Wednesday, August 6, 2008

Law and Argument: Analysis Under California Law

V. Law and Argument: Analysis Under California Law

In the event this Court decides that California law controls the analysis of the question presented, the tapes and/or transcripts should still be suppressed because Grant Roy’s consent was invalid and/or there was an expectation of privacy in the conversations.

As discussed above, in California an electronic eavesdrop of a confidential communication can be conducted where one party voluntarily consents and is acting at the direction of an enumerated law enforcement officer. See Cailfornia Penal Code § 632 and 633; People v. Towery, 174 Cal.App.3rd 1114, 220 Cal.Rptr. 475 (1985). Grant Roy’s Consent Was Not Voluntary.

California Courts state that factors to consider in assessing whether the informant’s consent is voluntary include whether the informant approached the police or the police approached the informant, whether the informant is motivated by his own present or potential legal problems, whether immunity or other promises have been made by authorities and whether promises or pressure were applied by the police. See Towery at 1124.

Grant Roy was sought out by Pennsylvania law enforcement shortly after Bryan Kocis’ death because Grant Roy was involved in a lawsuit against Bryan Kocis. According to filed legal papers, Grant Roy’s company LSG Media, LLC, was involved in a lawsuit initiated by Bryan Kocis and his company Cobra Video regarding, inter alia, the trademark of Sean Lockhart’s (aka Brent Corrigan’s) name in the gay porn industry. Such lawsuit was ongoing at the time of Bryan Kocis’ death. Complaint Caption Cobra v. Lockhart et al attached hereto as “Exhibit 3.” Pennsylvania law enforcement considered Grant Roy a “known enemy” of Bryan Kocis. Excerpt of Victim Checklist attached hereto as “Exhibit 4.” Grant Roy was interviewed several times regarding his knowledge about the death of Bryan Kocis and his prior business dealings with Bryan Kocis by Pennsylvania law enforcement officials prior to acting as an informant in this matter. Such interviews were conducted in the presence of Grant Roy’s counsel and at least one interview was recorded by Grant Roy’s attorney. Grant Roy was solicited by Pennsylvania law enforcement officials to act as an Informant.

Grant Roy had a blog spot and email address titled, “Cobra Killer.” Transcript of 4/27/07 Intercept at Crabcatcher’s previously filed of record to this docket by the Commonwealth at p. 123-124.

Grant Roy never gave written consent to the recording of the conversations of April 27 or 28, 2007 to authorities, Grant Roy never gave oral consent previous to or during any taped intercept.

▸ **Dataset records**
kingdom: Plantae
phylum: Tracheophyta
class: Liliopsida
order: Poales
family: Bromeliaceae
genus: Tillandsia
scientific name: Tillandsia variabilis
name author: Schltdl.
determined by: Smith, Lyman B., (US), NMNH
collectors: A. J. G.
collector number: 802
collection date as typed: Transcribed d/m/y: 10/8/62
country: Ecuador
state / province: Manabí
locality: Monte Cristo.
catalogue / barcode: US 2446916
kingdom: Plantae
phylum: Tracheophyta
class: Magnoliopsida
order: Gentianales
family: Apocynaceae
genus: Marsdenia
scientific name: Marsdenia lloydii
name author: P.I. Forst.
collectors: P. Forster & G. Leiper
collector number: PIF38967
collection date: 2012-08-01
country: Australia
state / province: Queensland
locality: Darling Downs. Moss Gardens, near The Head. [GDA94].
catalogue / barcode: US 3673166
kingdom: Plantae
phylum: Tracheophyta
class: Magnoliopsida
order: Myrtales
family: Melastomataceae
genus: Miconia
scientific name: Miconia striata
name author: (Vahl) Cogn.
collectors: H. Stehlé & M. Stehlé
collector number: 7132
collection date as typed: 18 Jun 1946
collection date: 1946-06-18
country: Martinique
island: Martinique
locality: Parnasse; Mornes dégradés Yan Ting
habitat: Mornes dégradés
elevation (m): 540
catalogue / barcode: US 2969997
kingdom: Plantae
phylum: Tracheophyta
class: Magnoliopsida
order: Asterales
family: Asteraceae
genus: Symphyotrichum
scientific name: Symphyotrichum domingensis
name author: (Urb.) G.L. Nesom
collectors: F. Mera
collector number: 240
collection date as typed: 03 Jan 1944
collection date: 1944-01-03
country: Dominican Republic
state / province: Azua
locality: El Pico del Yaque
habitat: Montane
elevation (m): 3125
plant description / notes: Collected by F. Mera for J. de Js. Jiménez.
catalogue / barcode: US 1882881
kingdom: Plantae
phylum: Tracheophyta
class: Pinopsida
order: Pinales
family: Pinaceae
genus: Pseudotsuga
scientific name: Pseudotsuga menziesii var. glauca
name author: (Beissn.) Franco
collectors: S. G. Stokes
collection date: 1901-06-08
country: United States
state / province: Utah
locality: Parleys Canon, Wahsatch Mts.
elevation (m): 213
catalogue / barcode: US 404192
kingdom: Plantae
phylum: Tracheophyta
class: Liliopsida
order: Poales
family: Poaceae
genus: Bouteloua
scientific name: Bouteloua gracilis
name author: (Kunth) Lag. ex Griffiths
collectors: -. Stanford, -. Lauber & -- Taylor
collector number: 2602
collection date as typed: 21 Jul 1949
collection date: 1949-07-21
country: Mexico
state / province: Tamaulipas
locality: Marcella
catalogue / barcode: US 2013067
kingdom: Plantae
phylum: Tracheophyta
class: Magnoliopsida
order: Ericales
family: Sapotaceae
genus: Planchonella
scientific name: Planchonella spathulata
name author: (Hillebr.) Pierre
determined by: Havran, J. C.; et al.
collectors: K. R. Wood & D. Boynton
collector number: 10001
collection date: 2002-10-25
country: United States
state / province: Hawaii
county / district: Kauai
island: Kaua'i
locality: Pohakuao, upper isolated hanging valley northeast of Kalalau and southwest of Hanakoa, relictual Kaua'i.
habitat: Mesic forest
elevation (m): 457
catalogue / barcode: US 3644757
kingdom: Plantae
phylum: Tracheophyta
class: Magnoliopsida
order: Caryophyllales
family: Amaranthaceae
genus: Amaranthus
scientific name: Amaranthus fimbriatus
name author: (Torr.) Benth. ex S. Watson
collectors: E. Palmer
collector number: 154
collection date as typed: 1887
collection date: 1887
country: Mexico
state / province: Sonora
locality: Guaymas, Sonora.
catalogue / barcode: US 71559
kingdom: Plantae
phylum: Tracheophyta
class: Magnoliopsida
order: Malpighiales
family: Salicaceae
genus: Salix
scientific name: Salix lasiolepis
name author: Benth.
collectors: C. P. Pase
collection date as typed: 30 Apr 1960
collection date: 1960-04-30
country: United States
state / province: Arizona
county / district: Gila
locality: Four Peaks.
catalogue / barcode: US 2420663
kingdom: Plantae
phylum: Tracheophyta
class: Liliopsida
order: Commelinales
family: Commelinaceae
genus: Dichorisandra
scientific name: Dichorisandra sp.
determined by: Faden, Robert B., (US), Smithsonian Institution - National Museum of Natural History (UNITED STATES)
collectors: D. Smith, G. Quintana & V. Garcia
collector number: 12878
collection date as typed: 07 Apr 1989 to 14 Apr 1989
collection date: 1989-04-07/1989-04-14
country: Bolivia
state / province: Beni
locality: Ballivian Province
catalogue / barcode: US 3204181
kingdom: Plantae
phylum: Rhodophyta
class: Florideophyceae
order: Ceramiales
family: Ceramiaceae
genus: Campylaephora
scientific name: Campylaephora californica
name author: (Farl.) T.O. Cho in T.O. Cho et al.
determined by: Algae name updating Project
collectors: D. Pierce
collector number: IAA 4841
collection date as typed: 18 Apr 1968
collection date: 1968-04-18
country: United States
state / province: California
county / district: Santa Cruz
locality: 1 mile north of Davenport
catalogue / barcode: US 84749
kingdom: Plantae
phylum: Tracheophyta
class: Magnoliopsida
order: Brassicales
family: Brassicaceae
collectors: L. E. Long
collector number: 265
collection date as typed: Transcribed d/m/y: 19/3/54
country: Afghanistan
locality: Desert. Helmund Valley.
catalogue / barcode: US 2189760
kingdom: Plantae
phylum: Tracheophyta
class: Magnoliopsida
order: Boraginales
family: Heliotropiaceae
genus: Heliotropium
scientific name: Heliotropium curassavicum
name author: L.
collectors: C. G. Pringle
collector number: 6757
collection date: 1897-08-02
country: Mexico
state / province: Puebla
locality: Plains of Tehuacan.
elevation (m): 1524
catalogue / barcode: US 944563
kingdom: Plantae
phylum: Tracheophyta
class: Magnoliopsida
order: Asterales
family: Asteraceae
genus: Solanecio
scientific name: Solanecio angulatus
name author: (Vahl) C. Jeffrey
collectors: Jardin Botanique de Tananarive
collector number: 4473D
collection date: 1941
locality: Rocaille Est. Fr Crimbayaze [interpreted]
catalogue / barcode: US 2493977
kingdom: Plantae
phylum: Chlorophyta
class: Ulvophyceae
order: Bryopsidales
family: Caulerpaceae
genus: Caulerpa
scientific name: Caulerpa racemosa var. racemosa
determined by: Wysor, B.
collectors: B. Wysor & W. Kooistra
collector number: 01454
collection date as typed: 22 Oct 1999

▸ **Job 1**
In the legal argument, reproduce the stretch from "As discussed above, in" through "Towery at 1124.", swapping "enumerated law enforcement officer" for "designated police officer".
▸ **Job 2**
According to the legal argument, what did Pennsylvania law enforcement consider Grant Roy to be in relation to Bryan Kocis?
▸ **Job 3**
Decide whether each statement agrees with the legal argument, and back each yes or no with the deciding words of the text: (a) Grant Roy gave written consent to the recording of the April 27 and 28, 2007 conversations. (b) At least one of Grant Roy's interviews was recorded by his attorney. (c) Grant Roy approached law enforcement on his own to offer his services as an informant.

▸ **Written response 1**
As discussed above, in California an electronic eavesdrop of a confidential communication can be conducted where one party voluntarily consents and is acting at the direction of an designated police officer. See Cailfornia Penal Code § 632 and 633; People v. Towery, 174 Cal.App.3rd 1114, 220 Cal.Rptr. 475 (1985). Grant Roy’s Consent Was Not Voluntary.

California Courts state that factors to consider in assessing whether the informant’s consent is voluntary include whether the informant approached the police or the police approached the informant, whether the informant is motivated by his own present or potential legal problems, whether immunity or other promises have been made by authorities and whether promises or pressure were applied by the police. See Towery at 1124.

▸ **Written response 2**
A "known enemy" of Bryan Kocis.

▸ **Written response 3**
(a) No: "Grant Roy never gave written consent to the recording of the conversations of April 27 or 28, 2007 to authorities"
(b) Yes: "at least one interview was recorded by Grant Roy’s attorney"
(c) No: "Grant Roy was solicited by Pennsylvania law enforcement officials to act as an Informant."